» **Goal of the exercise**
What is needed is an exact transcription of the line with "middle pip: (112, 127)" and all the lines that follow it in the entries below; add nothing else.

» **Data section**
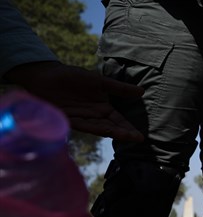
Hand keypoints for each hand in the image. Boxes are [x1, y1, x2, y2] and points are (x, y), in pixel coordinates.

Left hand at [4, 61, 143, 140]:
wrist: (46, 77)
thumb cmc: (72, 77)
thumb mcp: (99, 81)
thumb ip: (119, 88)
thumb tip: (142, 92)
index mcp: (103, 108)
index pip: (119, 120)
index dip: (129, 128)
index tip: (140, 136)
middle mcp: (94, 116)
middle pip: (112, 127)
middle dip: (124, 133)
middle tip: (137, 139)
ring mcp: (82, 118)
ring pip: (101, 127)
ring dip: (113, 132)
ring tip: (126, 136)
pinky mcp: (69, 119)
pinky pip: (85, 125)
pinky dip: (96, 128)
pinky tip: (106, 130)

» **Finished exercise**
middle pip: (112, 127)
middle dip: (124, 133)
middle tip: (137, 139)
ring mcp: (82, 118)
ring pip: (101, 127)
ring dip: (113, 132)
ring tip: (126, 136)
pinky mcp: (69, 119)
pinky pip: (85, 125)
pinky dip: (96, 128)
pinky tip: (106, 130)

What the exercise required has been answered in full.